WCM recognises and understands the value of the community fabric that it is working within and as a business is continuously seeking to find ways to enhance and protect the community wherever possible.
Woodhouse Colliery intends to be a world class mine, with the highest standards of operational performance, employee relations and to always be a good neighbour.
Over the past five years a team of expert and independent consultants have carried out an extensive programme of more than 300 different ecological surveys for the most highly protected species in and around our sites, both onshore and offshore. The results of these surveys have enabled us to make technically informed and scientifically evidence-based decisions about how best to follow a careful process of ecological mitigation and habitat improvement.
The company believes that the social licence to construct and operate Woodhouse Colliery is one of the most important aspects of the project and we take our community responsibilities very seriously. Development of the WCM Sustainability Fund is already taking shape, with a view to its launch following the start of production at the mine. WCM will be seeking feedback from the local community on this element of the project later in the year, once fully developed.
Our commitment to carbon offsetting is a core part of our Corporate Social Responsibility policy and will form a key element of the WCM Sustainability Fund.
The project is currently evaluating the environmental benefits relating to a number of ideas for a ‘carbon sink scheme’ including tree planting within managed sustainable forests, restoration of existing established woodland, rewilding and peat bog/wetland restoration. Trees, plants and peat bogs are known to not only absorb carbon but turn it into foliage, branches and root systems; a process known as sequestration. They also act as excellent natural ‘sponges’, absorbing greater volumes of surface water run-off from rainfall and helping as part of flood defence schemes. Carbon is locked into their structures and into the soil structure below.

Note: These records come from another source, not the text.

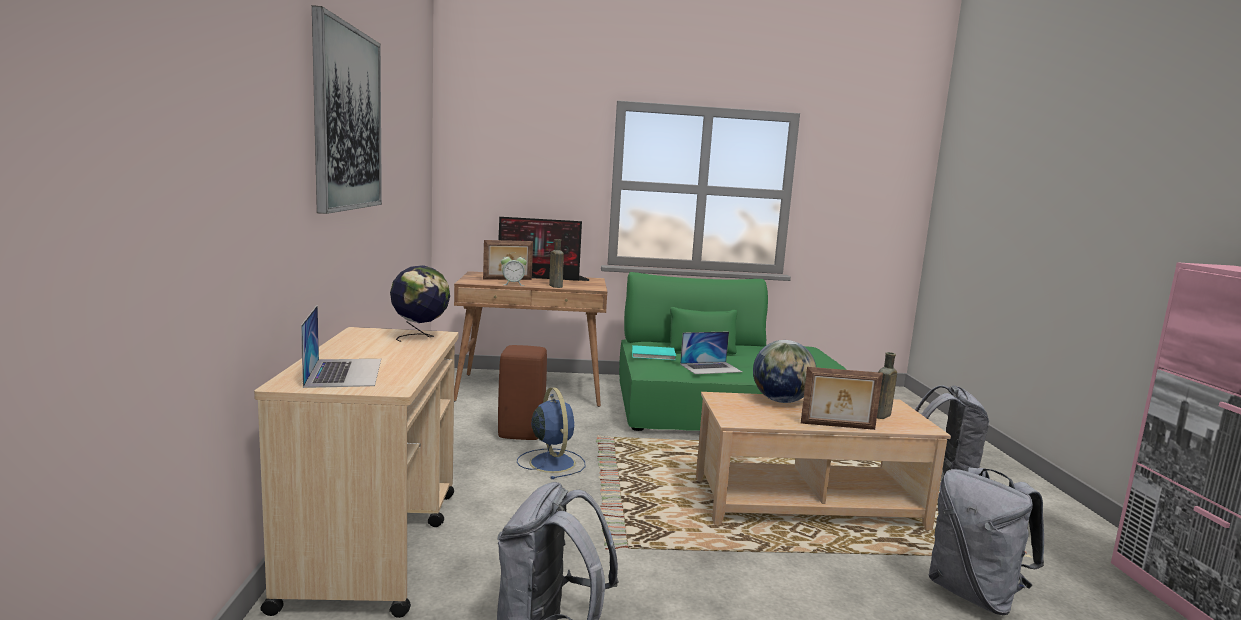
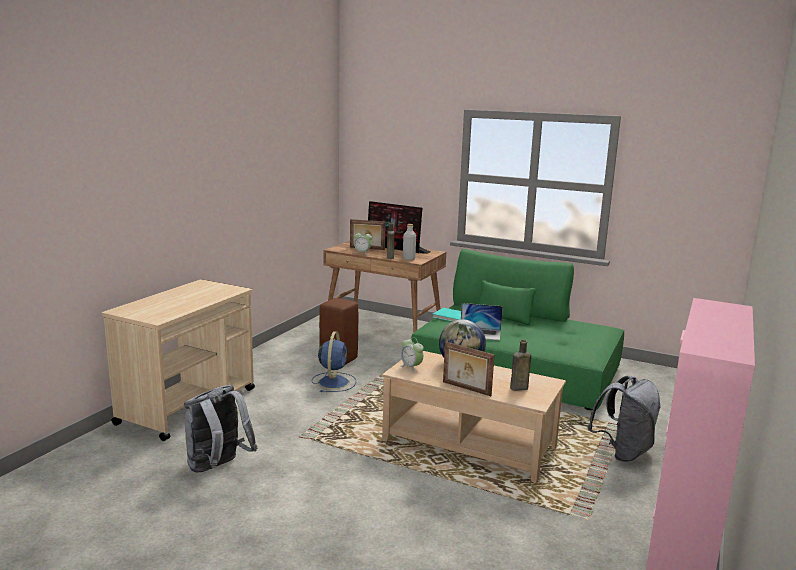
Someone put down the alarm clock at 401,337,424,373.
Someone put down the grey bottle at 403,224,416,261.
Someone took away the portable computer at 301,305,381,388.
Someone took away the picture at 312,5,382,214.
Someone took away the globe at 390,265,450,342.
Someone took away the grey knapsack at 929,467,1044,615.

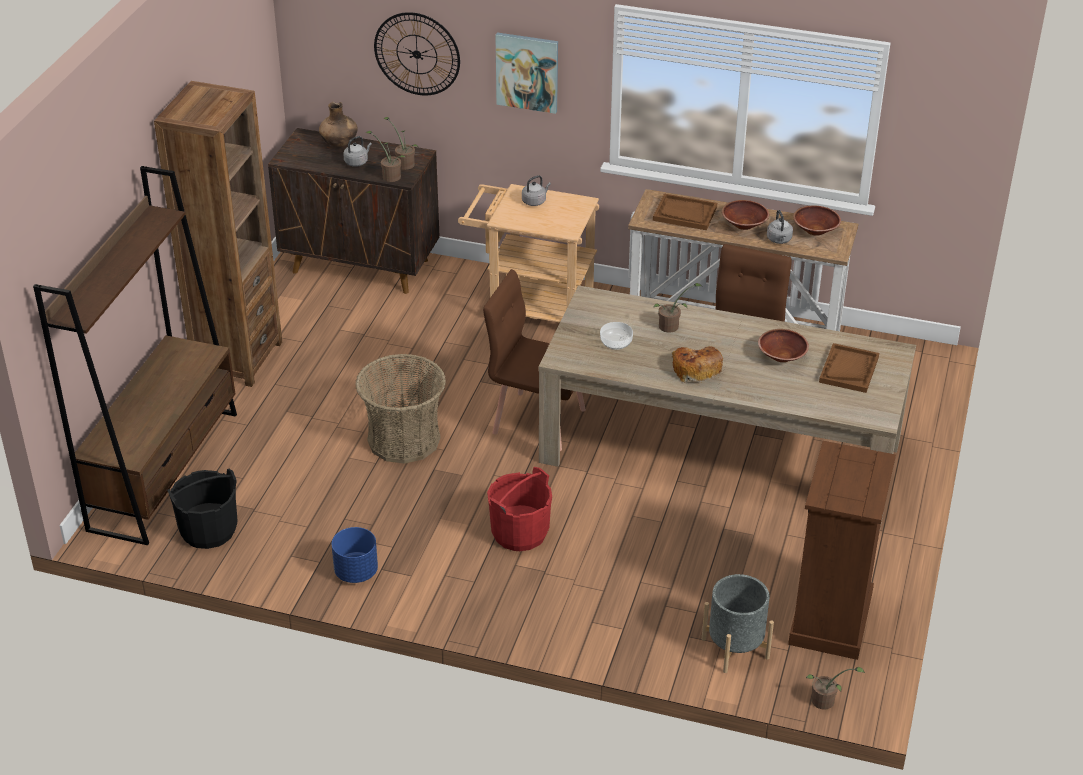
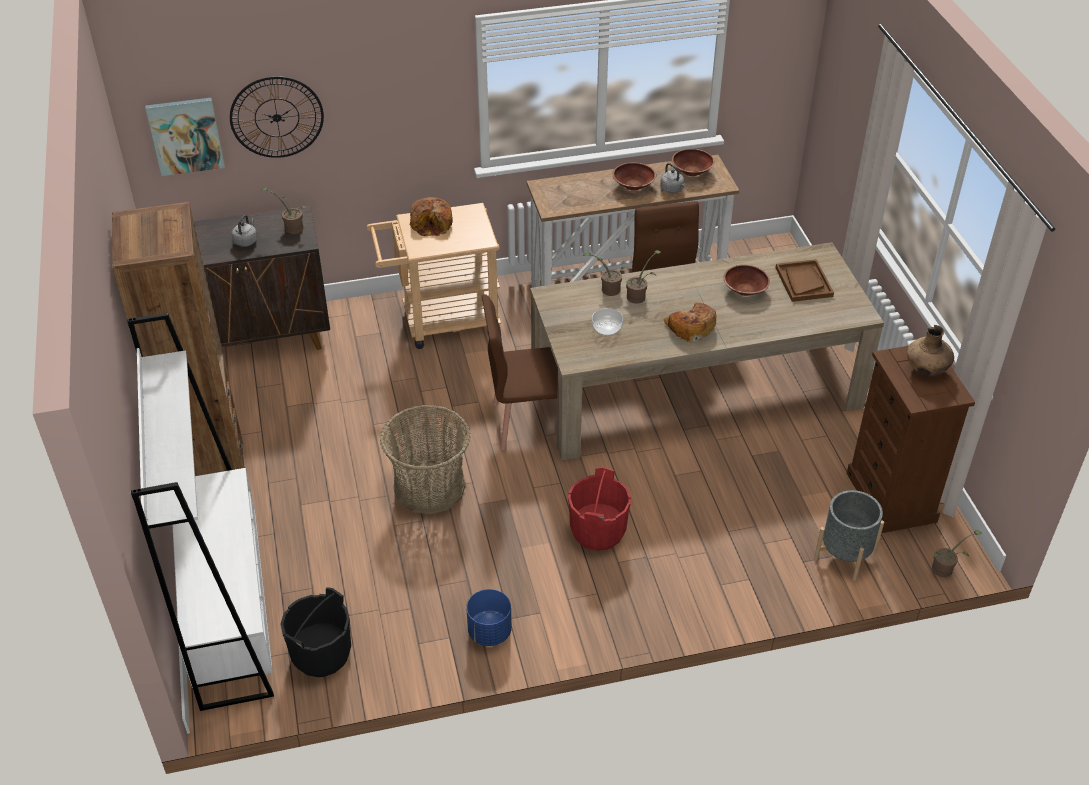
Someone repainted the brownish shelving unit at 33,166,237,545, which became the white-coloured shelving unit at 127,313,274,711.
Someone carried the picture from 495,32,558,114 to 145,98,225,176.
Someone swapped the grey tea kettle at 522,175,551,206 for the baked bread at 410,197,453,236.
Someone carried the houseplant from 366,131,406,182 to 583,253,627,296.
Someone carried the brownish vase from 319,102,358,146 to 907,325,954,376.
Someone took away the brownish tray at 653,194,717,230.

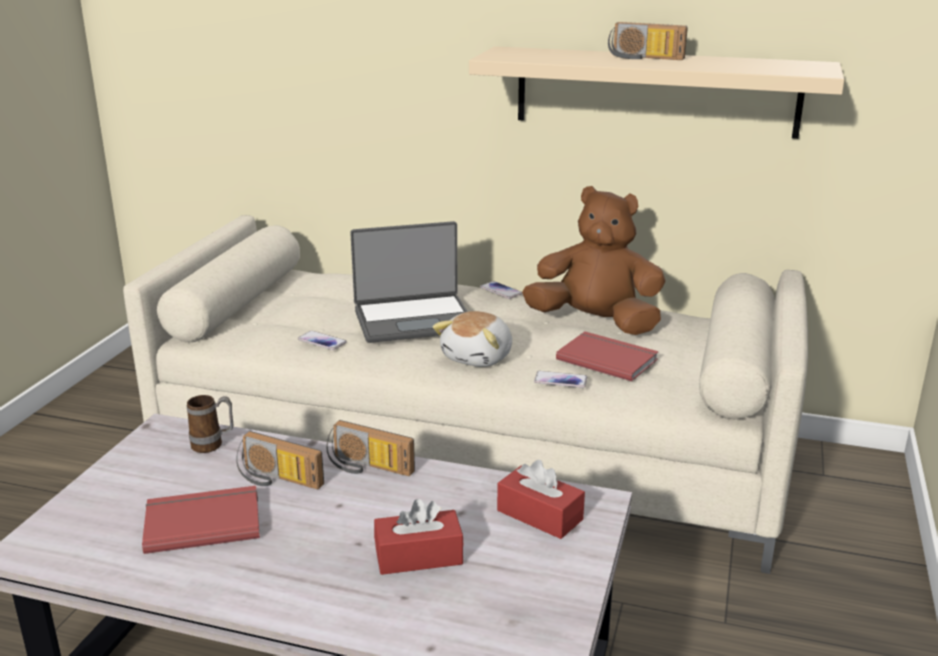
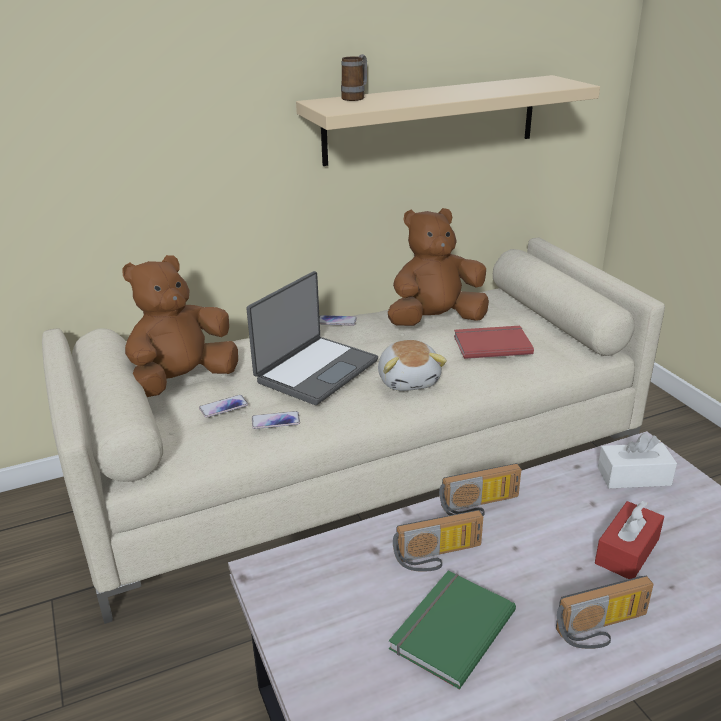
Someone put down the brownish cuddly toy at 122,255,238,397.
Someone carried the handset from 534,371,587,388 to 199,395,248,418.
Someone carried the coffee mug from 187,395,234,453 to 341,54,367,101.
Someone repainted the red volume at 142,486,260,554, which became the green-coloured volume at 389,571,516,690.
Someone carried the radio set from 608,22,688,60 to 556,576,654,649.
Someone repainted the red box of tissues at 497,460,585,539, which became the white-coloured box of tissues at 598,433,677,489.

WCM is also looking to invest in the Haig Powerhouse building on our site at Kells, to ensure the protection of the community’s mining heritage and to bring life back into the building as the WCM training centre. Following the closure of the Haig Mining Museum in December 2015, the first step in this process was to undertake cataloguing of the collection on site, in the summer of 2017. This enabled us to rescue, safely store and safeguard the mining legacy of the area for future generations. The catalogue is available to view by the public and individual items can be viewed by appointment, upon request, with the ambition to create a permanent rolling display in the future. The second step was to purchase the Haig site from the liquidators and this was completed in May 2018. WCM is now reviewing the next steps for the former Haig Colliery site including future restoration works to the headgear to ensure its long term survival.
WCM will further be looking to work with local projects who share the same beliefs and values around improving and supporting both the physical and mental health of our employees and their families. WCM currently works closely with the ‘Well Whitehaven’ initiative which addresses inequality by improving the wellbeing of the community, increasing resilience and reducing unemployment.